In a certain type of experiment, where $a$ and $b$ are angles of two magnets used to reveal something about the spin of a particle, quantum mechanics predicts that
$$C(a,b) \;=\; -\cos(a-b).$$When the control variables only differ little, $A$ and $B$ are thus strongly anti-correlated, but when the control variables are on opposite sides of the unit circle, $A$ and $B$ are closely correlated. This is a prediction based on physical considerations.

### Bounds on Joint Correlations

However, let's stick with the pure statistics a bit longer. Suppose again $A$ depends only on $a$, and $B$ depends only on $b$, possibly given some fixed, shared background information which is independent of the control variables.

 The statistical situation when the background information is held constant.
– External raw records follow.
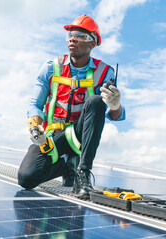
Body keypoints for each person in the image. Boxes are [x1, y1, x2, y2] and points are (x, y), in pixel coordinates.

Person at [17, 15, 125, 199]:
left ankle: (82, 173)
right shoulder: (51, 67)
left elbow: (114, 115)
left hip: (79, 134)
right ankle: (66, 165)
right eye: (71, 35)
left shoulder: (105, 72)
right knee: (26, 178)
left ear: (92, 43)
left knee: (96, 101)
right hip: (51, 137)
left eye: (80, 36)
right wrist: (36, 127)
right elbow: (35, 104)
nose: (73, 38)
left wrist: (115, 105)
Then $C(a,b)$ can be expanded to
\begin{eqnarray}
C(a,b) &=& +P(A=1\,|\,a) \, P(B=1\,|\,b) \\
&   & +P(A=0\,|\,a) \, P(B=0\,|\,b) \\
&   & - P(A=1\,|\,a) \, P(B=0\,|\,b) \\
&   & - P(A=0\,|\,a) \, P(B=1\,|\,b) \\
&=& [P(A=1\,|\,a) - P(A=0\,|\,a)] \times [P(B=1\,|\,b) - P(B=0\,|\,b)],
\end{eqnarray}that is, the product of two statistics which measure how stochastic the variables $A$ and $B$ are given the control parameter settings. Using obvious abbreviations,
$$C(a,b) \; = \; (A_1 - A_0) (B_1 - B_0),$$and thus
\begin{eqnarray}
C(a,b) + C(a,b^\prime) &=&
(A_1 - A_0) (B_1 - B_0 + B_1^\prime - B_0^\prime)
& \leq & (B_1 - B_0 + B_1^\prime - B_0^\prime); \\
C(a^\prime,b) - C(a^\prime,b^\prime) &=& (A_1^\prime - A_0^\prime) (B_1 - B_0 - B_1^\prime + B_0^\prime)
& \leq & (B_1 - B_0 - B_1^\prime + B_0^\prime).
\end{eqnarray}It follows that
$$C(a,b) + C(a,b^\prime) + C(a^\prime,b) - C(a^\prime,b^\prime) \;\leq\; 2(B_1 - B_0) \;\leq\; 2.$$Since $(B_1 - B_0)\geq-1$, a similar derivation shows that
$$| C(a,b) + C(a,b^\prime) + C(a^\prime,b) - C(a^\prime,b^\prime) | \;\leq\; 2|B_1 - B_0| \;\leq\; 2.$$In fact, all 16 variants of this inequality, with the signs alternating in all possible ways, can be derived using the same idea.

### Violations of Those Bounds

But now look again at
$$C(a,b) \;=\; -\cos(a-b).$$We then have, for $(a,b,a^\prime,b^\prime)=(0,\pi/4,\pi/2,-\pi/4)$,
$$\left| C\left(0, \frac{\pi}{4}\right) + C\left(0, -\frac{\pi}{4}\right) + C\left(\frac{\pi}{4}, \frac{\pi}{4}\right) - C\left(\frac{\pi}{4}, -\frac{\pi}{4}\right) \right| \;=\; -2\sqrt{2},$$which is indeed outside the interval $[-2,2]$. $C$ can thus not be of the predicted functional form and at the same time satisfy the bound on the correlation statistics. Something's gotta give.

### Introducing Hidden Variables

This entire derivation relied on $A$ and $B$ depending on nothing other than their own private control variables, $a$ and $b$.

However, suppose that a clever physicist proposes to explain the dependence between $A$ and $B$ by postulating some unobserved hidden cause influencing them both. There is then some stochastic variable $\lambda$ which is independent of the control variables, yet causally influences both $A$ and $B$.

 The statistical situation when the background information varies stochastically.

However, even if this is the case, we can go through the entire derivation above, adding "given $\lambda$" to every single step of the process. As long as we condition on a fixed value of lambda, each of the steps still hold. But since the inequality thus is valid for every single value of $\lambda$, it is also valid in expectation, and we can thus integrate $\lambda$ out; the result is that even under such a "hidden variable theory," the inequality still holds.

Hence, the statistical dependency cannot be explained by a shared cause alone, since the functional form of the probability densities for $A$ given $a$ and $B$ given $b$ are of a wrong form. We will therefore need to either postulate direct causality between $A$ and $B$ or an observed downstream variable (sampling bias) instead.

Note that the only thing we really need to prove this result is the assumption that the probability $P(A,B \, | \, a,b,\lambda)$ factors into the product $P(A \, | \, a,b,\lambda)\, P(B \, | \, a,b,\lambda)$. This corresponds to the assumption that there is no direct causal connection between $A$ and $B$.